We lay on my bed, and my hand crept to his jeans. This was it—the (hopefully) big unveiling. Would it be perfect and pink, like my vibrator, or long and thin, like Anderson? Would it drive like a Bentley, or more like a Jetta? Would it be manual, or automatic?

I tugged off his boxers and cocked my head to the side—something wasn’t right. I knew penises could be slightly curved, but this one came close to a right angle. I wanted to blame Danielle, but she couldn’t have predicted this. Genitals only make sense in hindsight—like first names, people grow to fit them.

Once our foreplay reached the point where Anderson could do no more with my boobs, I knew I was going to have to touch it. I did, and the dent was all I could focus on. It was like holding a weapon from Clue—Anderson with the Lead Pipe on top of my comforter.

Then, I wondered: Maybe a curved penis would be more fun? After all, my vibrator had a slight arc, and this shape resembled a finger stroke I knew I liked. Perhaps Anderson was bent for utility’s sake, like a periscope on top of a submarine.

Testing my theory proved difficult, as the tip and I repelled like two negative magnets, but I eventually swiveled on. No bonus sensation, but I was relieved that things felt relatively normal.

I tugged off his boxers and cocked my head to the side—something wasn’t right. I knew penises could be slightly curved, but this one came close to a right angle.

Almost on cue came a sharp twisting in my lower abdomen—something I’d never experienced before. Anderson’s anatomy was the first suspect, but that didn’t make sense since I couldn’t feel it earlier. I considered cramping might be a physiological response to the night’s meaninglessness, but I’d been so determined to cross a finish line that the idea of needing something more depressed me. I opted for a less personal, yet highly probable excuse—an excuse whose bad Italian seasoning I could still taste.

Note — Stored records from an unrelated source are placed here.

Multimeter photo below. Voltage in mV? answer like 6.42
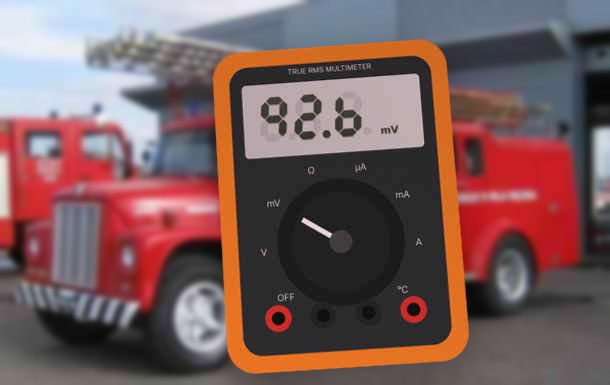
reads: 92.6
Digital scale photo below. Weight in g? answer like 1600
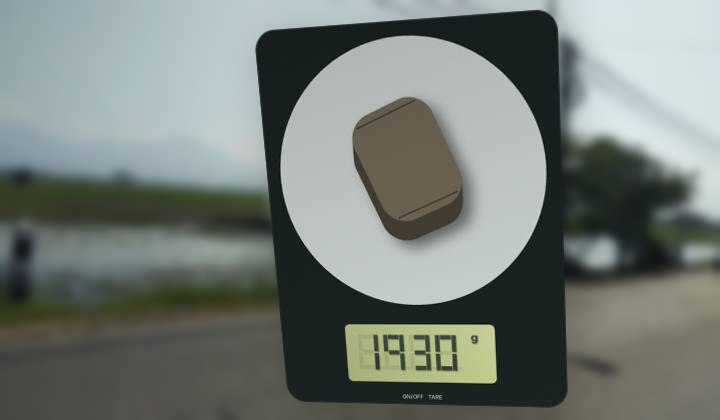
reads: 1930
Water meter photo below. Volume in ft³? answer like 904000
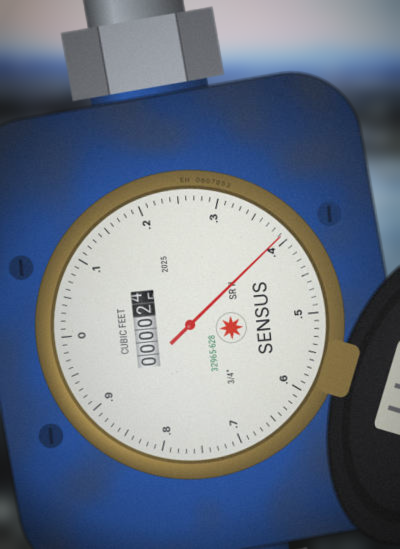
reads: 24.39
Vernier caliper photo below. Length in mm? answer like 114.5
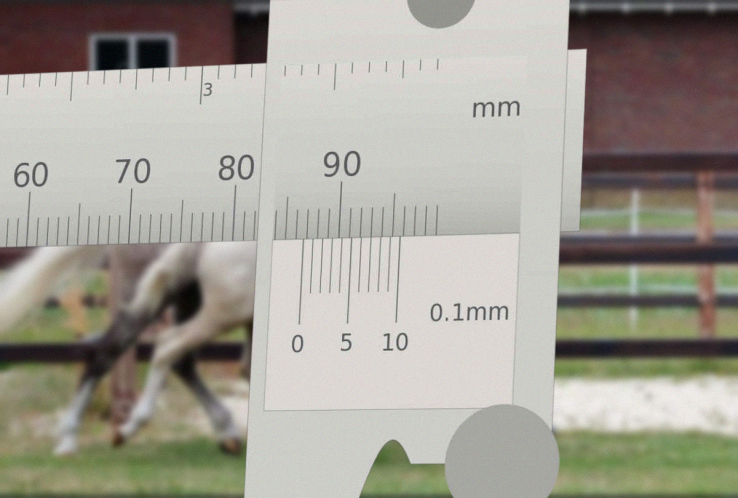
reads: 86.7
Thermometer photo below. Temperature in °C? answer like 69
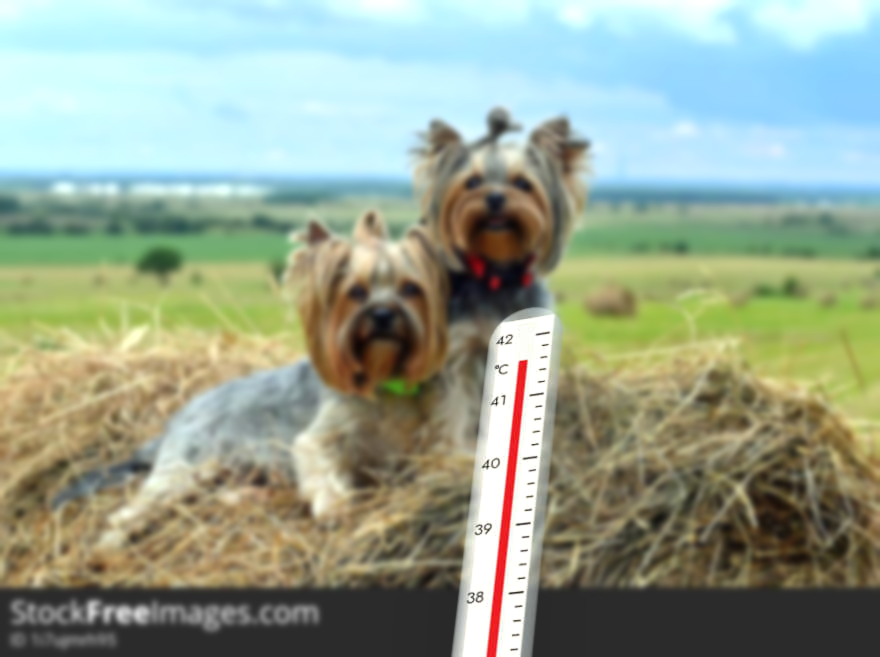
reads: 41.6
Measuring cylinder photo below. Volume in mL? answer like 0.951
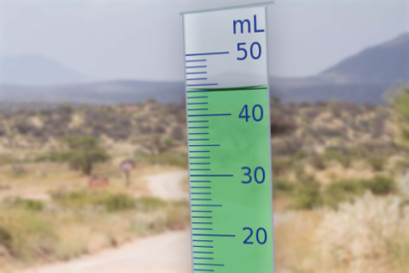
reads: 44
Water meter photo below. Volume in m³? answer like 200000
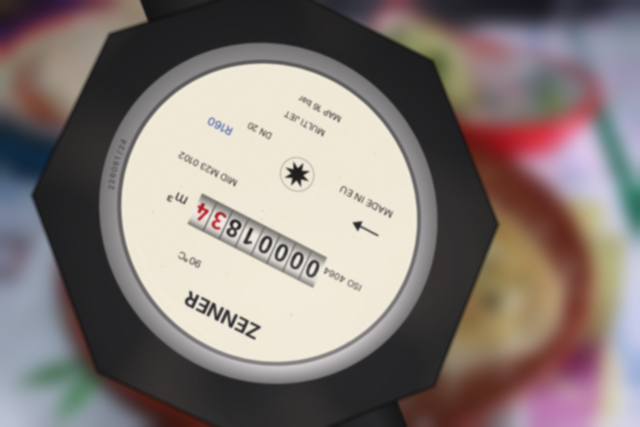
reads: 18.34
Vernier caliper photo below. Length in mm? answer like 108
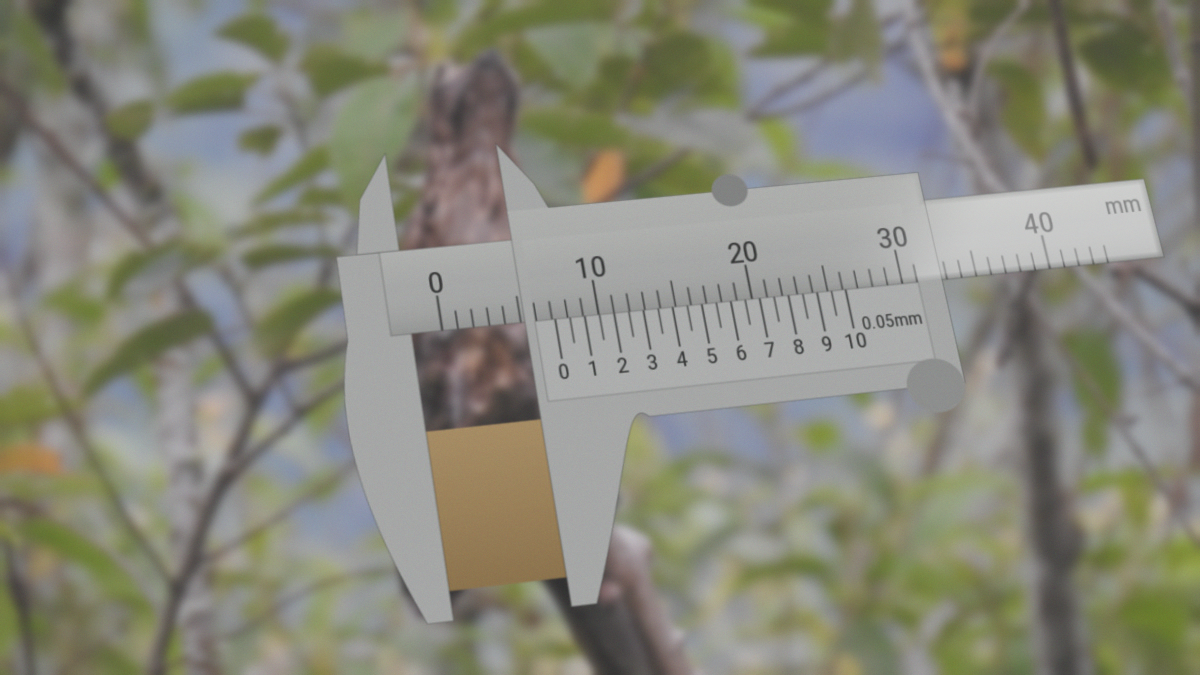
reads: 7.2
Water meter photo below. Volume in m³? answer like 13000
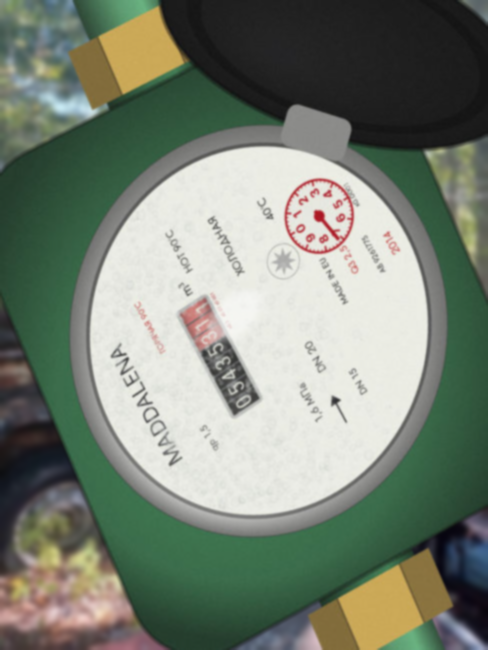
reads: 5435.3107
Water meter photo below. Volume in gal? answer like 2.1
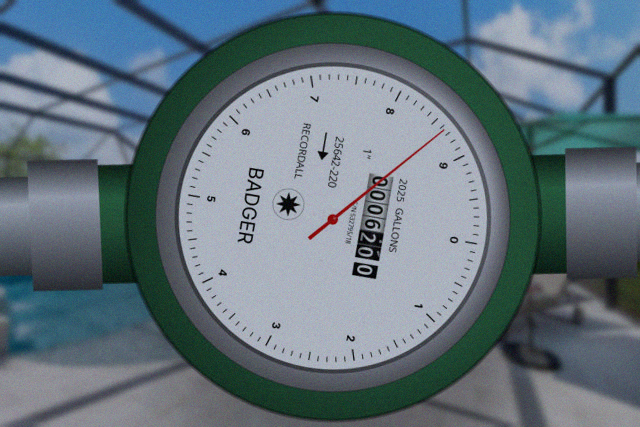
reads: 6198.6
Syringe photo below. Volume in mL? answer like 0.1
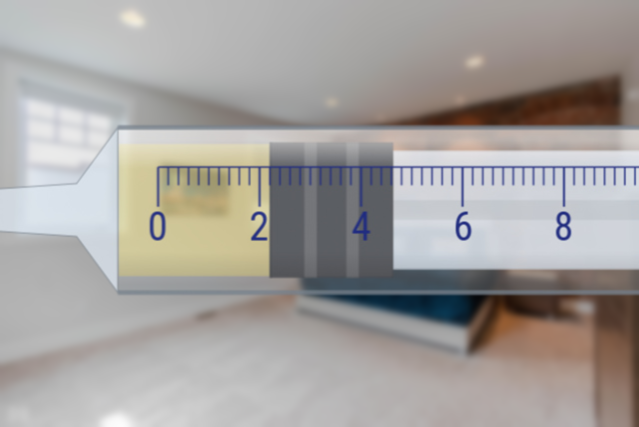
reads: 2.2
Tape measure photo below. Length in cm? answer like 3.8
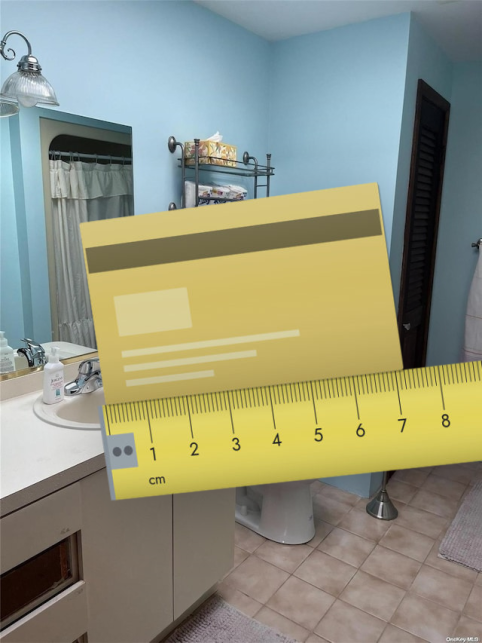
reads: 7.2
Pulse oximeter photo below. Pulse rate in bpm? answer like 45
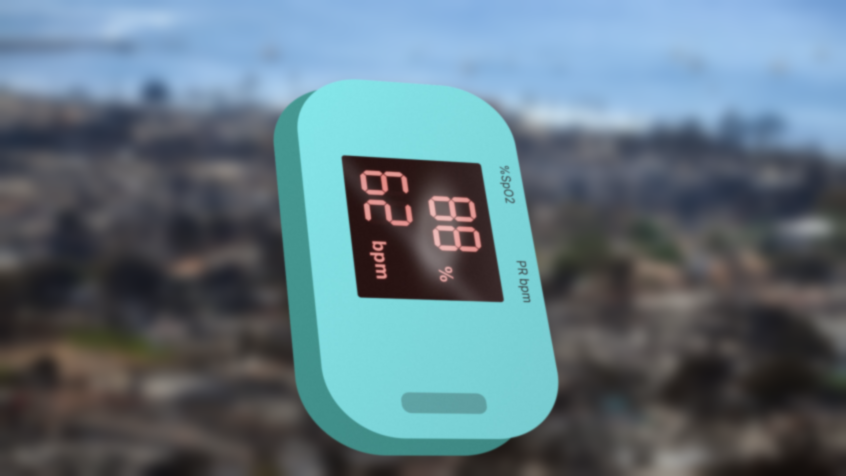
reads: 62
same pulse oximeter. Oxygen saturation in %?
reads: 88
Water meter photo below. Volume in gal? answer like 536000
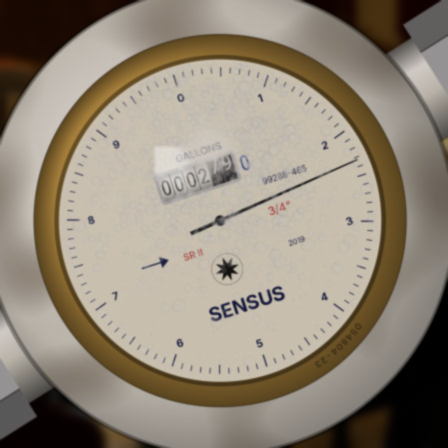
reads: 2792.3
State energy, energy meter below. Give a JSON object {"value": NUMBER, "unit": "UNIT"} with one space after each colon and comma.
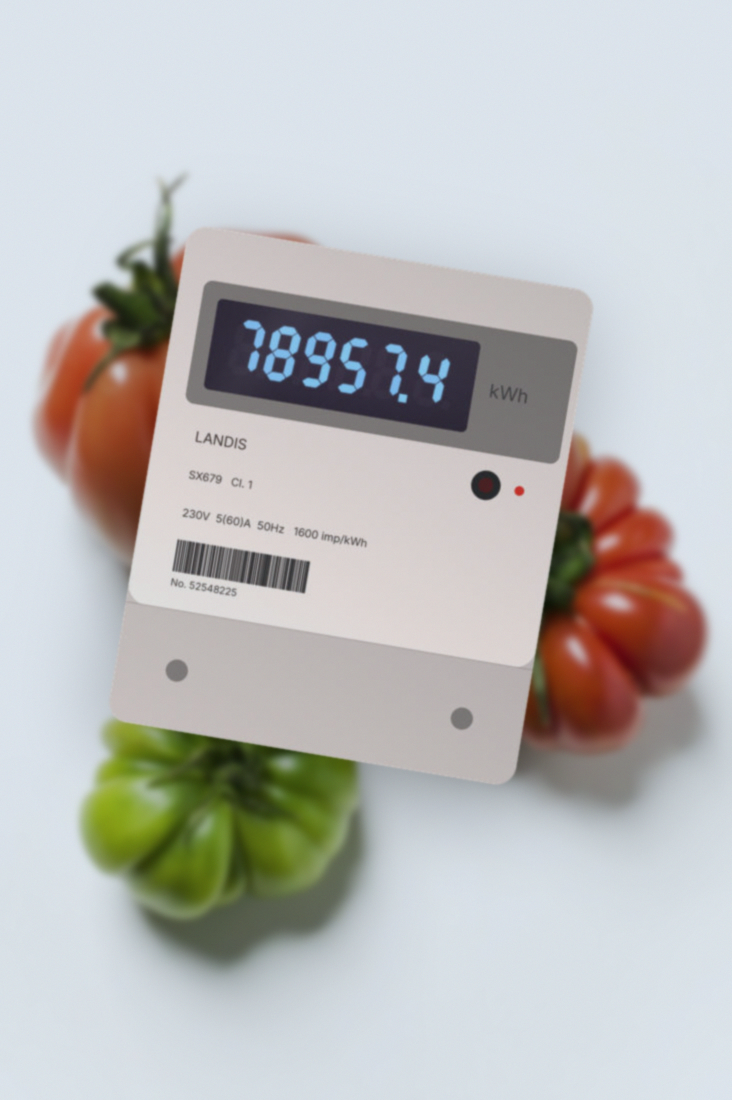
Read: {"value": 78957.4, "unit": "kWh"}
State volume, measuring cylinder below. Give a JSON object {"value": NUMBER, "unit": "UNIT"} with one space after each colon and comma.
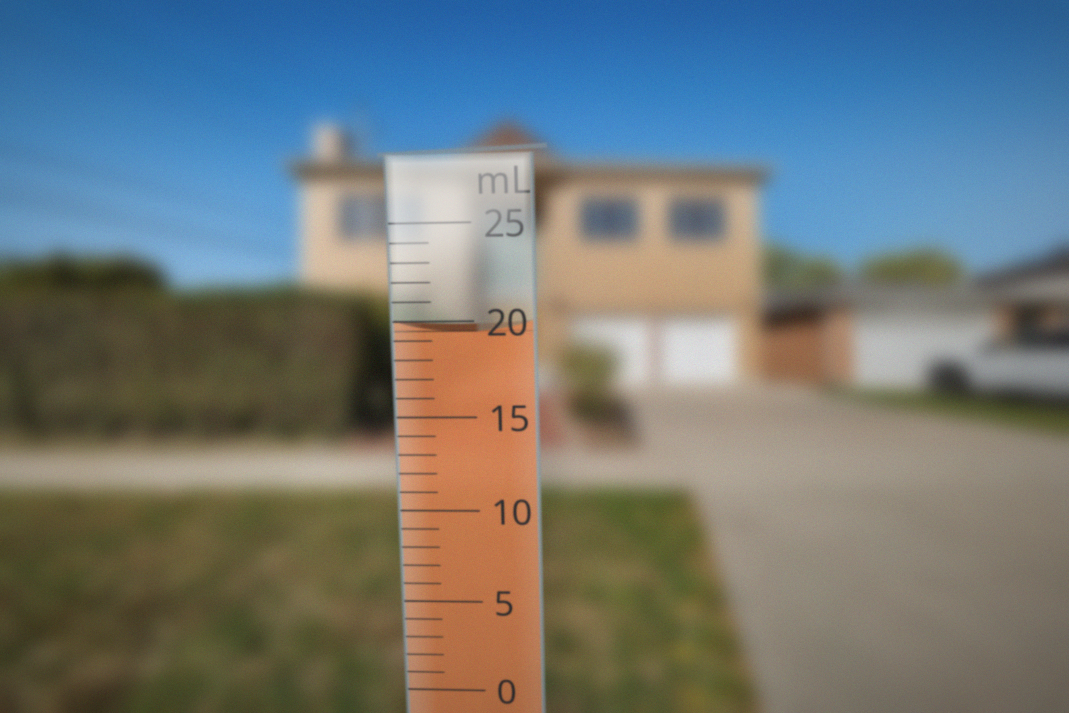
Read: {"value": 19.5, "unit": "mL"}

To convince myself of the alfredo’s culpability, I imagined a worst-case scenario: Globs of partially-digested cream landing on Anderson’s chest, him sprinting out the door, and my vibrator, in some karmic turn, permanently running out of battery.

When I dismounted and faked a yawn, Anderson seemed content just having made it this far. He buckled his belt without a whimper, and I stealthily downed three Motrin before walking him to the door.

As the night air hit our faces, we thanked one another and shared an understanding nod. It was a brief look, lasting only a moment, but our eye contact acknowledged our sex had somehow mattered. It had been confusing, disgusting, and orgasm-free, but it had still, definitely, been sex. We’d both needed it, and we’d done it together.

For the first time in months, I was sharing an intimate moment with someone. And though it didn’t quite hit my G-spot, it still felt great to check the box.